Skupiając się już na dwóch ostatnich spotkaniach, graliśmy bez Roberta Lewandowskiego. Nie ulega wątpliwości, że brak Roberta miał spore znaczenie, ale w meczu z Holandią oddaliśmy 2 strzały – celny i niecelny. Nasza gra sprowadzała się do przeszkadzania. Lewandowski jest naszą bezapelacyjną gwiazdą, ale czy Zieliński, Krychowiak, Klich i Piątek to słabi piłkarze? Do tego dochodzą Szymański i Jóźwiak, po których obiecuje się wiele. Kiedy spojrzymy na obronę, widzimy Kędziorę, Glika, Bednarka i Bereszyńskiego grającego nie na swojej pozycji (co jest chyba dla wielu osób niezrozumiałe). To nie są gwiazdy światowego formatu, ale naprawdę porządni zawodnicy. Na bramce był rzecz jasna Szczęsny, czyli podstawowy bramkarz Juventusu Turyn. Tak prezentował się podstawowy skład na mecz z Holandią. Można zaryzykować stwierdzenie, że gdyby rywalem Holandii byłaby Łotwa, statystyki nie wyglądałyby gorzej.
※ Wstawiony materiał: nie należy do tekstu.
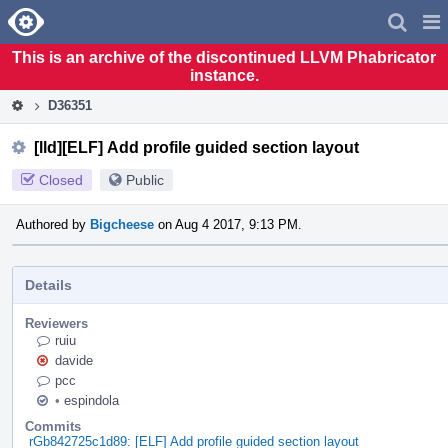
Home
Pag
Men
This is an archive of the discontinued LLVM Phabricator
instance.
D36351
[lld][ELF] Add profile guided section layout
Closed
Public
Authored by
Bigcheese
on Aug 4 2017, 9:13 PM.
Details
Reviewers
ruiu
davide
pcc
•
espindola
Commits
rGb842725c1d89: [ELF] Add profile guided section layout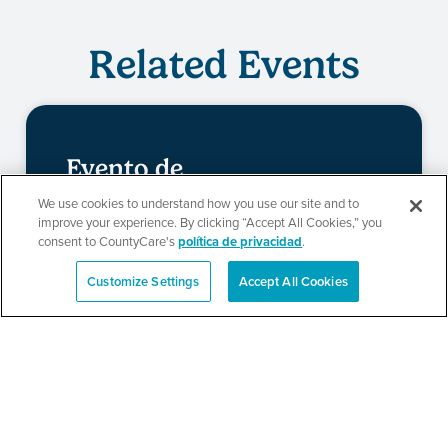
Related Events
Evento de
redeterminación de
We use cookies to understand how you use our site and to
improve your experience. By clicking “Accept All Cookies,” you
CountyCare
consent to CountyCare's
política de privacidad
.
Customize Settings
Accept All Cookies
English
SEE DETAILS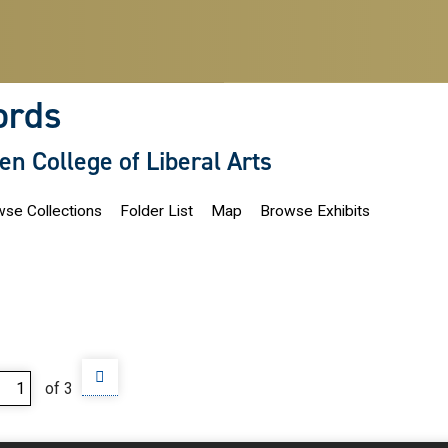
ords
len College of Liberal Arts
se Collections
Folder List
Map
Browse Exhibits
of 3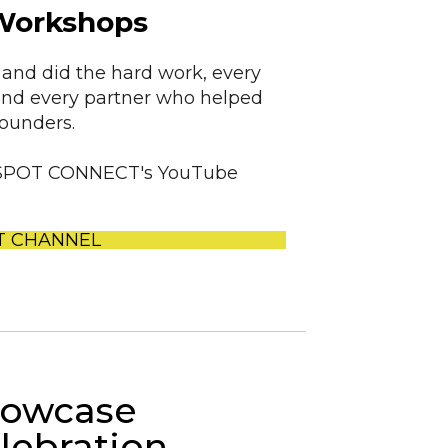
Workshops
and did the hard work, every
and every partner who helped
founders.
ED SPOT CONNECT's YouTube
T CHANNEL
owcase
lebration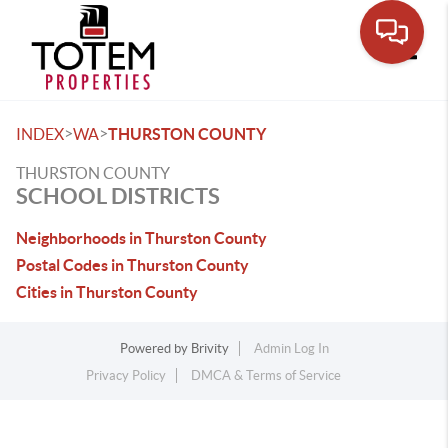
Toggle
>
>
INDEX
WA
THURSTON COUNTY
THURSTON COUNTY
SCHOOL DISTRICTS
Neighborhoods in Thurston County
Postal Codes in Thurston County
Cities in Thurston County
Powered by
Brivity
Admin Log In
Privacy Policy
DMCA & Terms of Service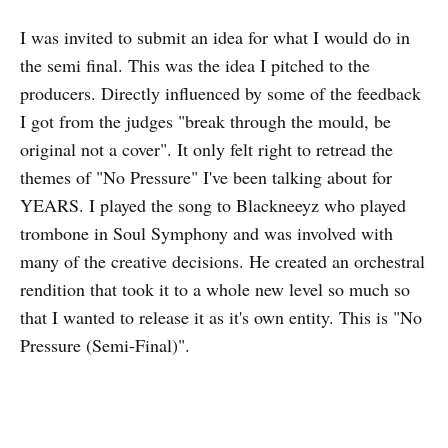
I was invited to submit an idea for what I would do in
the semi final. This was the idea I pitched to the
producers. Directly influenced by some of the feedback
I got from the judges "break through the mould, be
original not a cover". It only felt right to retread the
themes of "No Pressure" I've been talking about for
YEARS. I played the song to Blackneeyz who played
trombone in Soul Symphony and was involved with
many of the creative decisions. He created an orchestral
rendition that took it to a whole new level so much so
that I wanted to release it as it's own entity. This is "No
Pressure (Semi-Final)".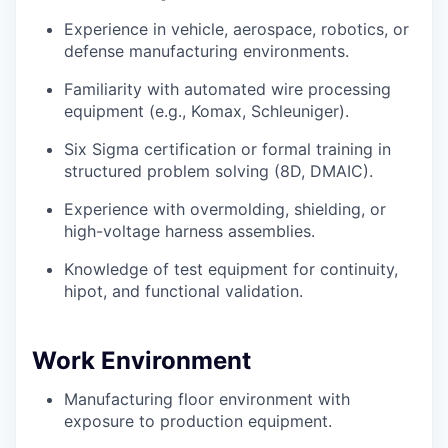
Experience in vehicle, aerospace, robotics, or
defense manufacturing environments.
Familiarity with automated wire processing
equipment (e.g., Komax, Schleuniger).
Six Sigma certification or formal training in
structured problem solving (8D, DMAIC).
Experience with overmolding, shielding, or
high-voltage harness assemblies.
Knowledge of test equipment for continuity,
hipot, and functional validation.
Work Environment
Manufacturing floor environment with
exposure to production equipment.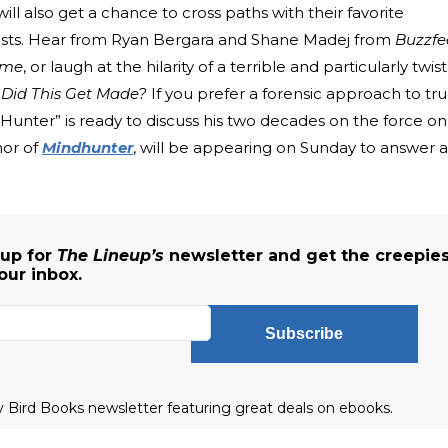
 also get a chance to cross paths with their favorite
lists. Hear from Ryan Bergara and Shane Madej from
Buzzfe
ime
, or laugh at the hilarity of a terrible and particularly twis
Did This Get Made?
If you prefer a forensic approach to tr
Hunter” is ready to discuss his two decades on the force on
hor of
Mindhunter
, will be appearing on Sunday to answer a
 up for
The Lineup’s
newsletter and get the creepies
our inbox.
Subscribe
ly Bird Books newsletter featuring great deals on ebooks.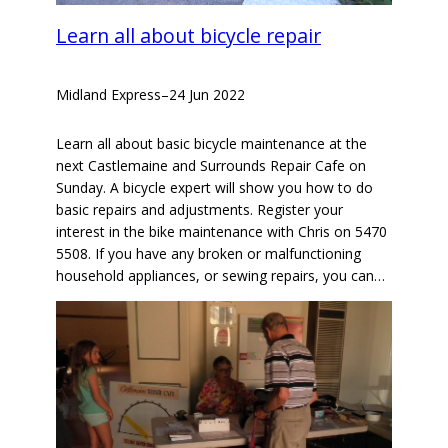
Learn all about bicycle repair
Midland Express
–
24 Jun 2022
Learn all about basic bicycle maintenance at the
next Castlemaine and Surrounds Repair Cafe on
Sunday. A bicycle expert will show you how to do
basic repairs and adjustments. Register your
interest in the bike maintenance with Chris on 5470
5508. If you have any broken or malfunctioning
household appliances, or sewing repairs, you can…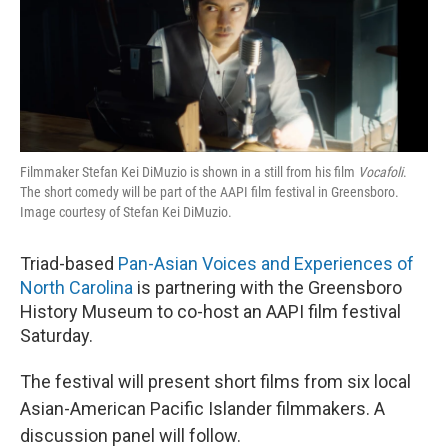
o
r
I
k
n
Filmmaker Stefan Kei DiMuzio is shown in a still from his film
Vocafoli
.
The short comedy will be part of the AAPI film festival in Greensboro.
Image courtesy of Stefan Kei DiMuzio.
Triad-based
Pan-Asian Voices and Experiences of
North Carolina
is partnering with the Greensboro
History Museum to co-host an AAPI film festival
Saturday.
The festival will present short films from six local
Asian-American Pacific Islander filmmakers. A
discussion panel will follow.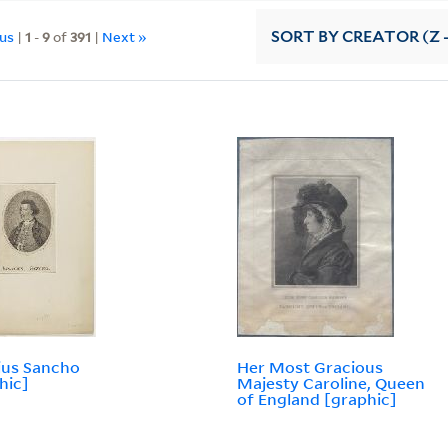
ous
|
1
-
9
of
391
|
Next »
SORT
BY CREATOR (Z -
ius Sancho
Her Most Gracious
hic]
Majesty Caroline, Queen
of England [graphic]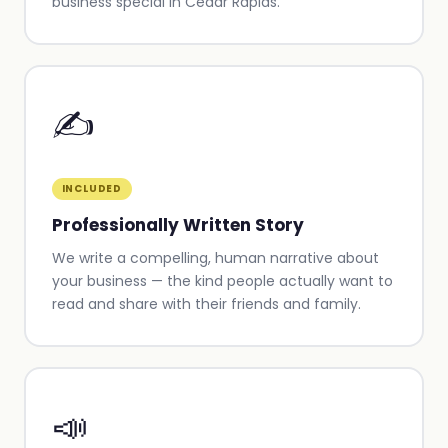
business special in Cedar Rapids.
✍️
INCLUDED
Professionally Written Story
We write a compelling, human narrative about
your business — the kind people actually want to
read and share with their friends and family.
📣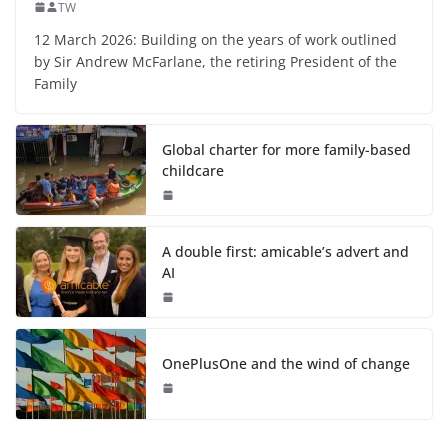
TW
12 March 2026: Building on the years of work outlined
by Sir Andrew McFarlane, the retiring President of the
Family
Global charter for more family-based
childcare
A double first: amicable’s advert and
AI
OnePlusOne and the wind of change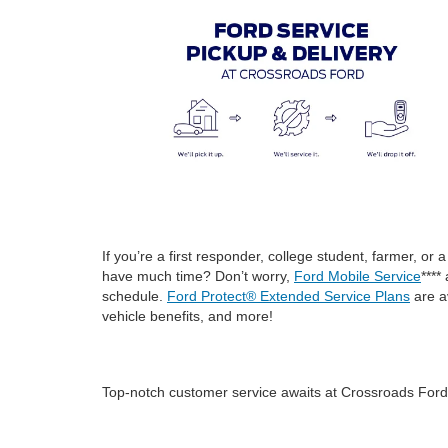
If you’re a first responder, college student, farmer, or 
have much time? Don’t worry,
Ford Mobile Service
****
schedule.
Ford Protect® Extended Service Plans
are av
vehicle benefits, and more!
Top-notch customer service awaits at Crossroads Ford o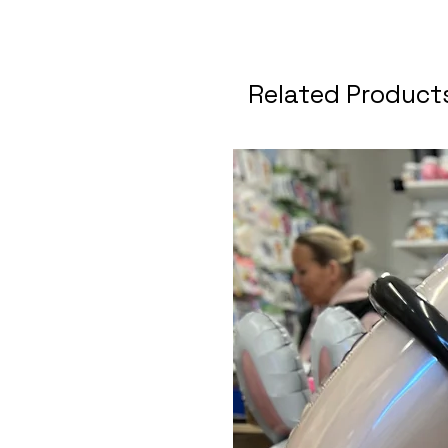
Related Product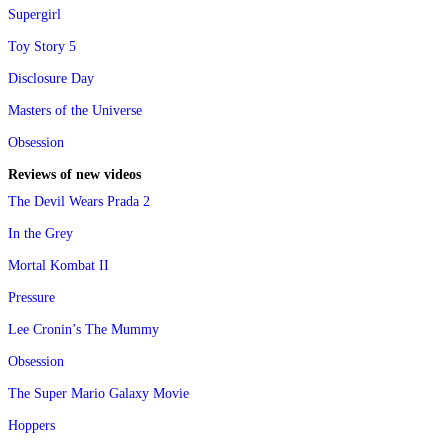
Supergirl
Toy Story 5
Disclosure Day
Masters of the Universe
Obsession
Reviews of new videos
The Devil Wears Prada 2
In the Grey
Mortal Kombat II
Pressure
Lee Cronin’s The Mummy
Obsession
The Super Mario Galaxy Movie
Hoppers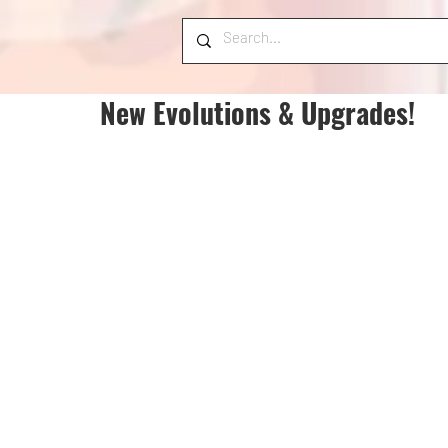
New Evolutions & Upgrades!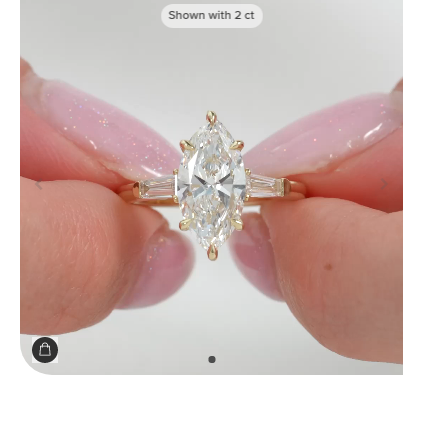
Shown with
2
ct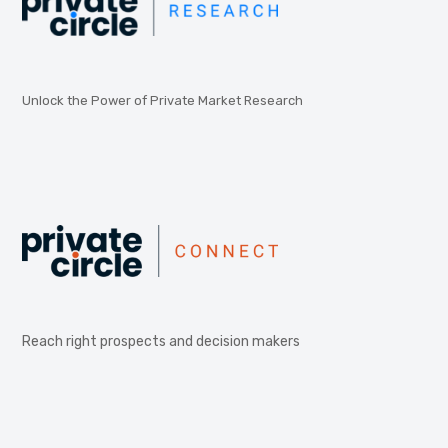
Unlock the Power of Private Market Research
Reach right prospects and decision makers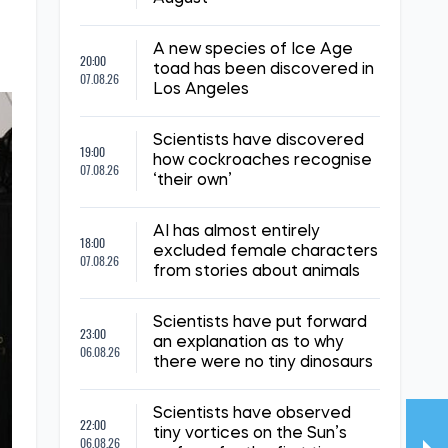
A new species of Ice Age
20:00
toad has been discovered in
07.08.26
Los Angeles
Scientists have discovered
19:00
how cockroaches recognise
07.08.26
‘their own’
AI has almost entirely
18:00
excluded female characters
07.08.26
from stories about animals
Scientists have put forward
23:00
an explanation as to why
06.08.26
there were no tiny dinosaurs
Scientists have observed
22:00
tiny vortices on the Sun’s
06.08.26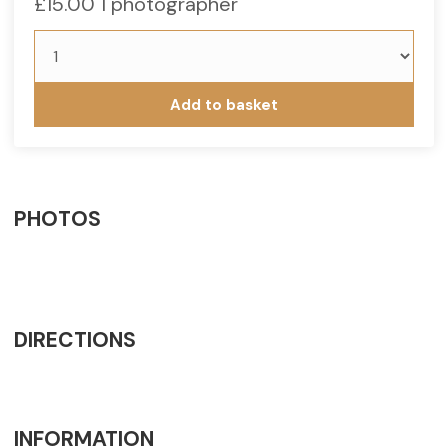
£
15.00
1 photographer
Under
18
quantity
Add to basket
PHOTOS
DIRECTIONS
INFORMATION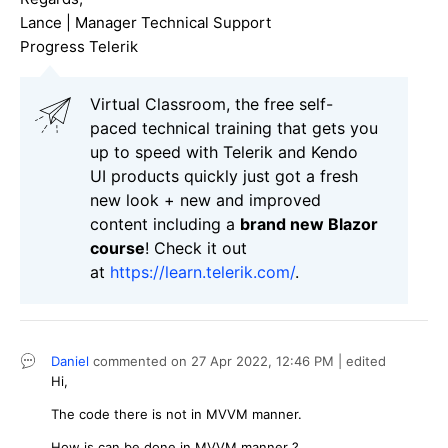
Lance | Manager Technical Support
Progress Telerik
Virtual Classroom, the free self-
paced technical training that gets you
up to speed with Telerik and Kendo
UI products quickly just got a fresh
new look + new and improved
content including a
brand new Blazor
course
! Check it out
at
https://learn.telerik.com/
.
Daniel
commented on
27 Apr 2022,
12:46 PM
| edited
Hi,
The code there is not in MVVM manner.
How is can be done in MVVM manner ?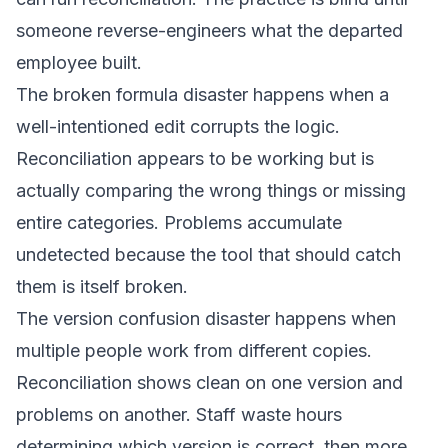
someone reverse-engineers what the departed
employee built.
The broken formula disaster happens when a
well-intentioned edit corrupts the logic.
Reconciliation appears to be working but is
actually comparing the wrong things or missing
entire categories. Problems accumulate
undetected because the tool that should catch
them is itself broken.
The version confusion disaster happens when
multiple people work from different copies.
Reconciliation shows clean on one version and
problems on another. Staff waste hours
determining which version is correct, then more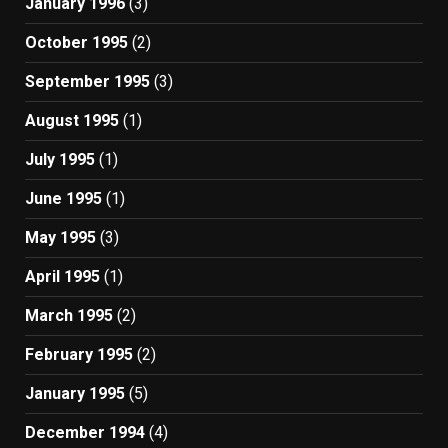
January 1996
(3)
October 1995
(2)
September 1995
(3)
August 1995
(1)
July 1995
(1)
June 1995
(1)
May 1995
(3)
April 1995
(1)
March 1995
(2)
February 1995
(2)
January 1995
(5)
December 1994
(4)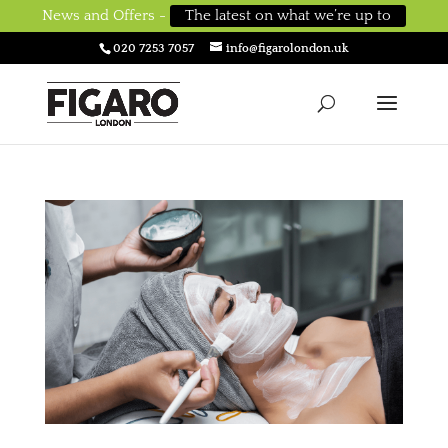
News and Offers -
The latest on what we’re up to
020 7253 7057
info@figarolondon.uk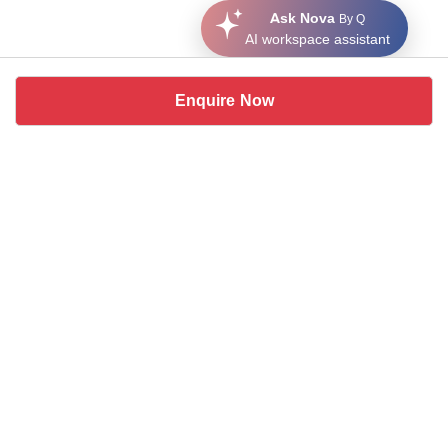
Ask Nova
By Q
AI workspace assistant
Enquire Now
Z Bośnią wygraliśmy, ale warto pamiętać o tym, że Bośnia oszczędzała się na baraże o awans do Mistrzostw Europy. Niektórzy mogą powiedzieć, że przecież w drugiej połowie pojawił się Dżeko, ale co z tego? Zresztą wystarczy sobie przypomnieć przebieg gry przez mniej więcej 30 minut – czy poza rzutem karnym dla naszych rywali wydarzyło się coś godnego uwagi? Owszem, później Polska osiągnęła przewagę, co przełożyło się na dwie bramki, ale mecze trwają 90 minut.

Przecież awansował na Mistrzostwa Europy

Można powiedzieć, że największym sprzymierzeńcem Jerzego Brzęczka są rezultaty. Przypomnijmy sobie eliminacje do Mistrzostw Europy – 8 zwycięstw, remis i porażka. Bilans bardzo dobry, ale na temat stylu znów nie łatwo wypowiadać się pozytywnie. Warto też od razu przypomnieć sobie rywali, z jakimi mierzyli się Polacy – Austria, Słowenia, Macedonia Północna, Izrael i Łotwa. Podczas fazy grupowej Mistrzostw Europy zmierzymy się z Hiszpanią, Szwecją i zwycięzcą jednej ze ścieżki barażowej (Słowacja, Irlandia, Irlandia Północna bądź Bośnia i Hercegowina).

Jeżeli chcemy przynajmniej wyjść z tej grupy, najwyższy czas na poprawę. Zwłaszcza że mamy zawodników, którzy w klubie prezentują się lepiej niż w reprezentacji (z czegoś to wynika).